Les «technocrates» n'ont jamais été des meneurs d'hommes. Or, c'est ce qui manque le plus pour diriger un pays qui a perdu tous ses caps d'orientation. Vu sous cet angle, Chaabna a raison de choisir la facilité de conserver la nationalité française au lieu de la contrainte d'être ministre dans un gouvernement qui déjuge ses propres décisions. Il faut avouer que le statut de binational de ce député de la zone 2 France (sous la casquette du parti El Moustakbal de Abdelaziz Belaïd) fait rêver de nombreux Algériens. Les discours «nationalistes» ne sont qu'hypocrisie et de la propagande de mauvais goût.
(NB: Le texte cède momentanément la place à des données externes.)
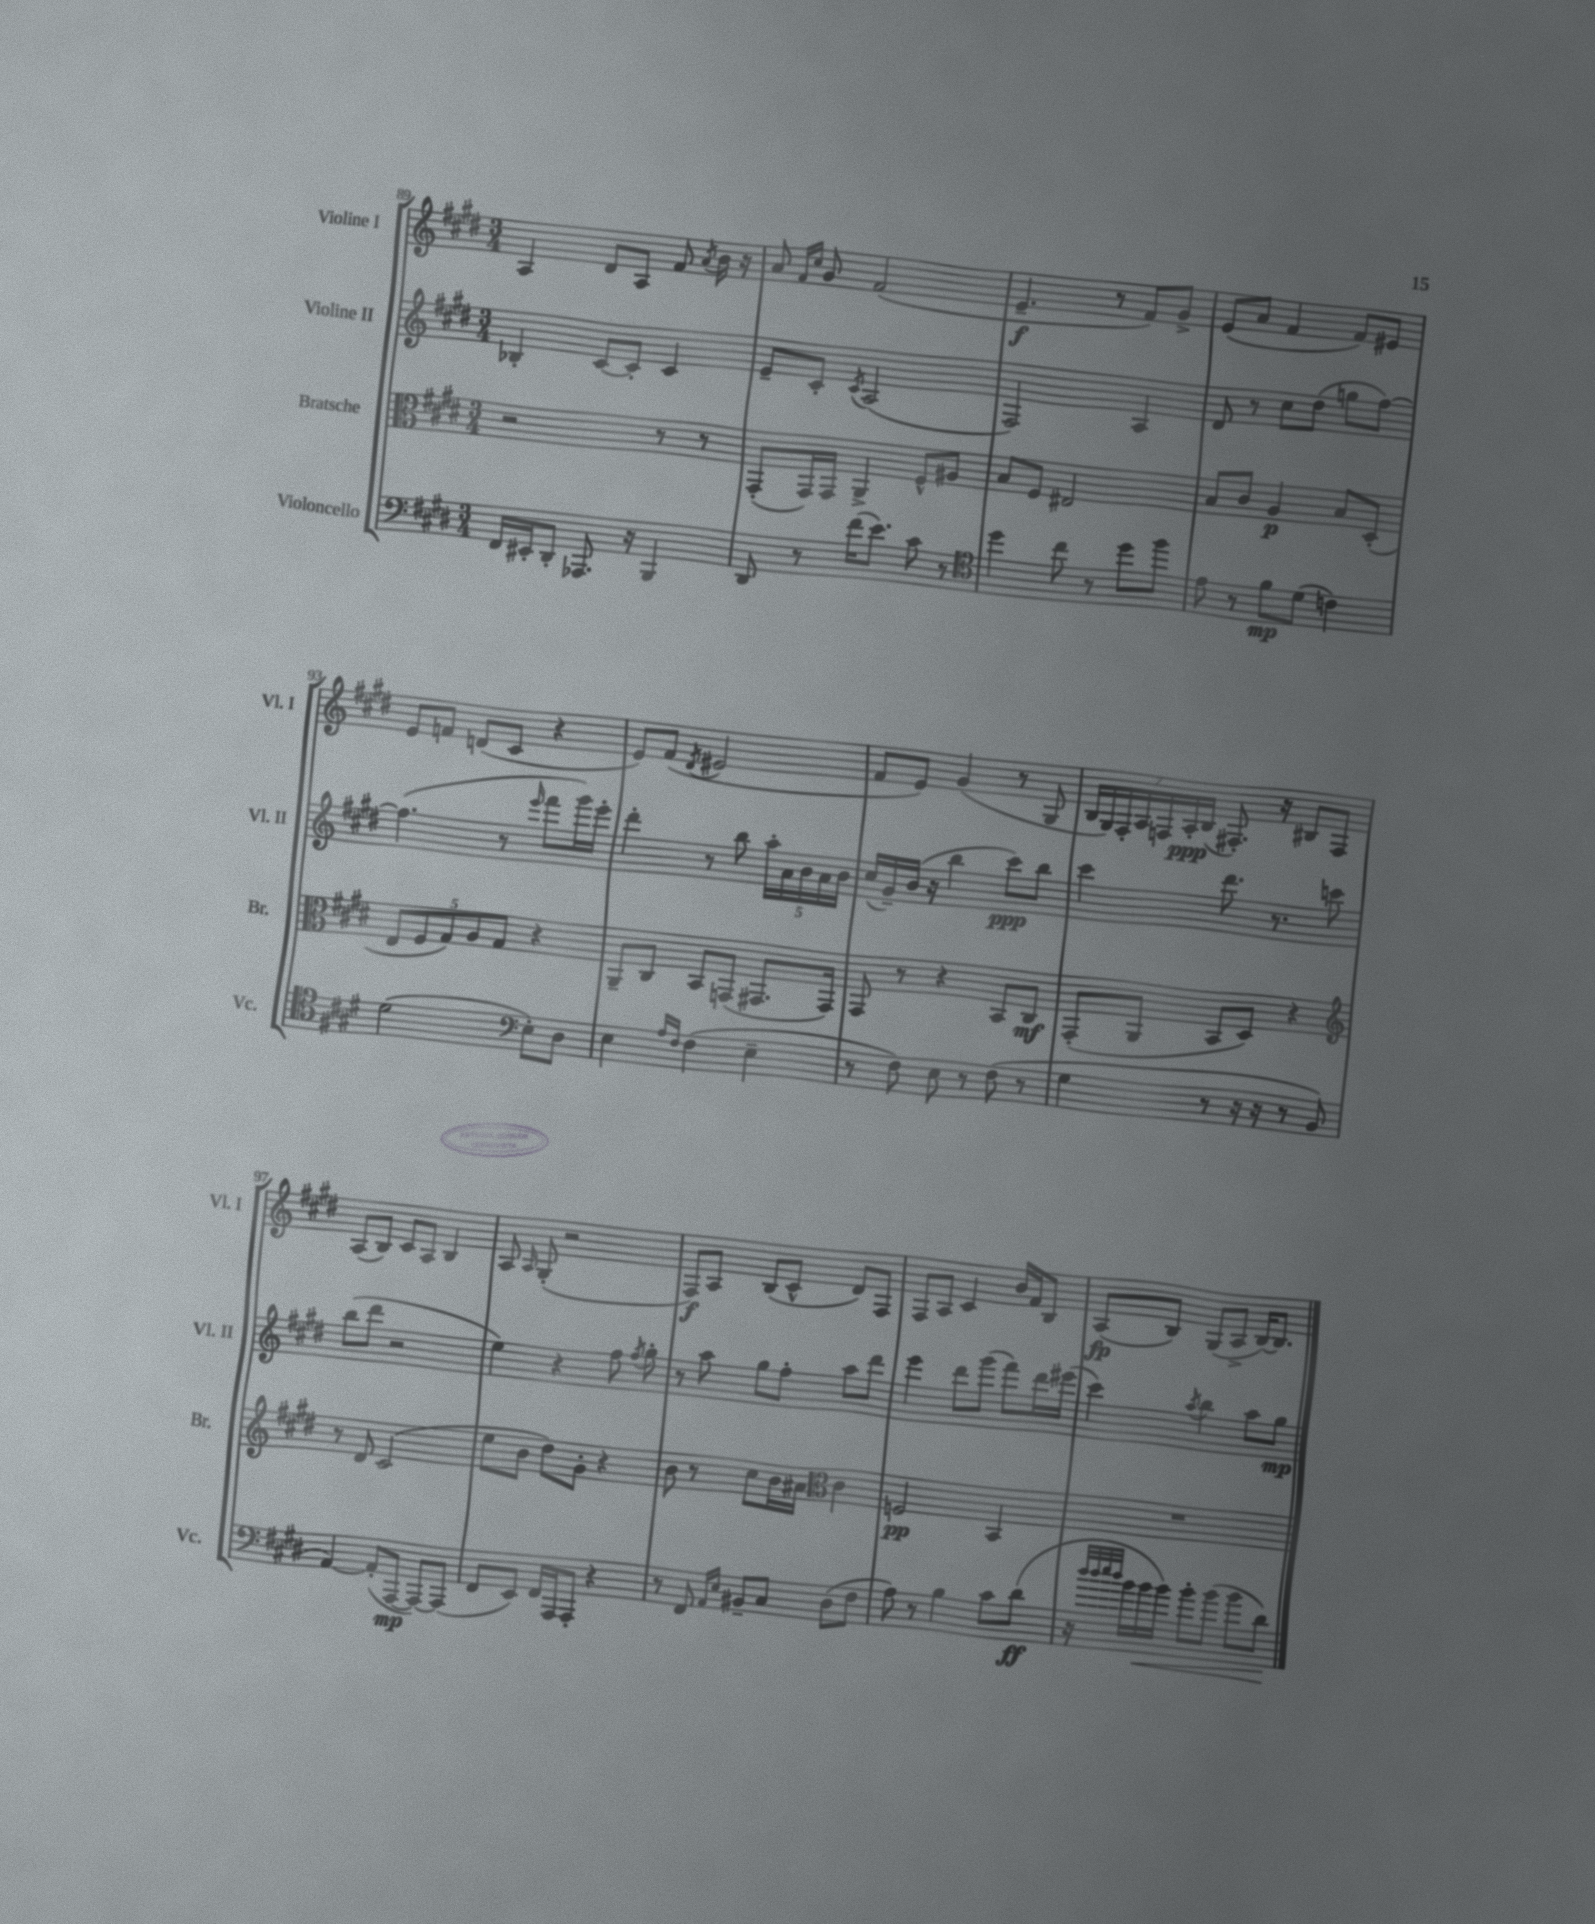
<<
\new StaffGroup <<
\new Staff = "s0" \with { instrumentName = "Violine I" shortInstrumentName = "Vl. I" } {
    \clef treble \key e \major \numericTimeSignature \time 3/4
    \autoBeamOff a4 dis'8[ a8] fis'8 \acciaccatura { a'8 } b'16 r16 |
    a'8 \grace { fis'16[ cis''16] } gis'8 fis'2( |
    e'4.--\f r8 fis'8[) gis'8]-> |
    e'8[( a'8] fis'4 fis'8[) eis'8] |
    e'8[ f'8] d'8[( cis'8] r4 |
    e'8[) fis'8]( \acciaccatura { dis'8 } eis'2 |
    fis'8[ e'8]) gis'4( r8 gis8 |
    \tuplet 7/4 { b16[ gis16) fis16-. a16 f16 a16-.\ppp b16]( } fis8.-.) r16 bis8[ fis8] |
    a8[( b8]) cis'8[ a8] b4 |
    a8 \grace { a16 } gis8-.( r2 |
    fis8[\f) a8] b8[( cis'8]-^ dis'8[) fis8] |
    fis8[ a8] cis'4 b'16[ fis'16 b8] |
    a8[\fp( b8]) gis8[( a8]-> b16[~) b8.] \bar "|." |
}
\new Staff = "s1" \with { instrumentName = "Violine II" shortInstrumentName = "Vl. II" } {
    \clef treble \key e \major \numericTimeSignature \time 3/4
    \autoBeamOff bes4-. cis'8[~ cis'8]-. cis'4 |
    e'8[-- cis'8]-. \acciaccatura { cis'8 } a2( |
    fis2) a4 |
    dis'8 r8 cis''8[ dis''8]( g''8[ fis''8]~) |
    fis''4.( r8 \grace { e'''16 } fis'''8[ gis'''16) e'''16]-. |
    dis'''4-. r8 b''8 \tuplet 5/4 { a''16[-. a'16 b'16 a'16 b'16] } |
    cis''16[( gis'16--) b'16]( r16 b''4 cis'''8[\ppp) b''8] |
    cis'''4 dis'''8. r8. c'''8 |
    b''8[( dis'''8] r2 |
    e''4) r4 fis''8 \acciaccatura { fis''8 } gis''8-. |
    r8 a''8 gis''8[ fis''8]-. a''8[ dis'''8] |
    e'''4 dis'''8[ gis'''8]( fis'''8[) dis'''16 eis'''16]( |
    cis'''4) \acciaccatura { a''8 } b''4 a''8[ gis''8]\mp \bar "|." |
}
\new Staff = "s2" \with { instrumentName = "Bratsche" shortInstrumentName = "Br." } {
    \clef alto \key e \major \numericTimeSignature \time 3/4
    \autoBeamOff r2 r8 r8 |
    gis,8[-.( gis,16) gis,16] a,4-> fis8[-^ ais8] |
    b8[ fis8] eis2 |
    b8[ cis'8] a4\p b8[ dis8]-.( |
    \tuplet 5/4 { e8[ fis8 gis8) a8 gis8] } r4 |
    a,8[-- cis8] b,8[ g,8]( gis,8.[ gis,16]) |
    gis,8 r8 r4 b,8[ cis8]\mf |
    gis,8[-.( a,8] b,8[ dis8]) r4 |
    \clef treble r8 dis'8 cis'2( |
    e''8[ b'8] dis''8[) gis'8]-. r4 |
    b'8 r8 cis''8[ b'16 ais'16] \clef alto cis'4 |
    f2\pp b,4 |
    R2. \bar "|." |
}
\new Staff = "s3" \with { instrumentName = "Violoncello" shortInstrumentName = "Vc." } {
    \clef bass \key e \major \numericTimeSignature \time 3/4
    \autoBeamOff fis,16[ eis,16-. dis,8]-. aes,,8. r16 b,,4 |
    dis,8 r8 fis'16[( e'8.]) cis'8 r8 |
    \clef tenor dis''4 cis''8 r8 dis''8[ fis''8] |
    e'8 r8 fis'8[\mp dis'8]( c'4) |
    dis'2( \clef bass e8[-.) dis8] |
    e4 \grace { a16[ fis16] } fis4( e4-- |
    r8 fis8) e8 r8 fis8( r8 |
    gis4 r8 r16 r16 r8 b,8 |
    a,4~) a,8[-.( a,,8]~\mp a,,8[~) a,,8]( |
    fis,8[ e,8]) fis,16[ a,,16 a,,8]-. r4 |
    r8 fis,8 \grace { a,16[ e16] } bis,8[-- cis8] dis8[( fis8] |
    a8) r8 b4 cis'8[ dis'8]\ff( |
    r16 \grace { dis''32[ dis''32 e''32 dis''32] } b'16[ b'16\< b'16]) b'8[-. b'8]( b'8[ dis'8]\!) \bar "|." |
}
>>
>>
\layout { \context { \Score currentBarNumber = #89 } }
Le retrait ou l'exclusion (c'est selon) de Chaabna du gouvernement ainsi que les critiques acerbes qu'il a subies ont comme référence l'article 63.22 de la Constitution qui stipule que «l'égal accès aux fonctions et aux emplois au sein de l'Etat est garanti à tous les citoyens, sans autres conditions que celles fixées par la loi. La nationalité algérienne exclusive est requise pour l'accès aux hautes responsabilités de l'Etat et aux fonctions politiques. La loi fixe la liste des hautes responsabilités et des fonctions politiques visées ci-dessus». L'on note que cette disposition a été supprimée par la commission d'experts de révision de la Constitution en vigueur. D'ici là, les hauts cadres de l'Etat, qui sont comme Chaabna des binationaux, devront bien se terrer pour ne pas être débusqués, jusqu'à ce que la nouvelle Constitution soit promulguée.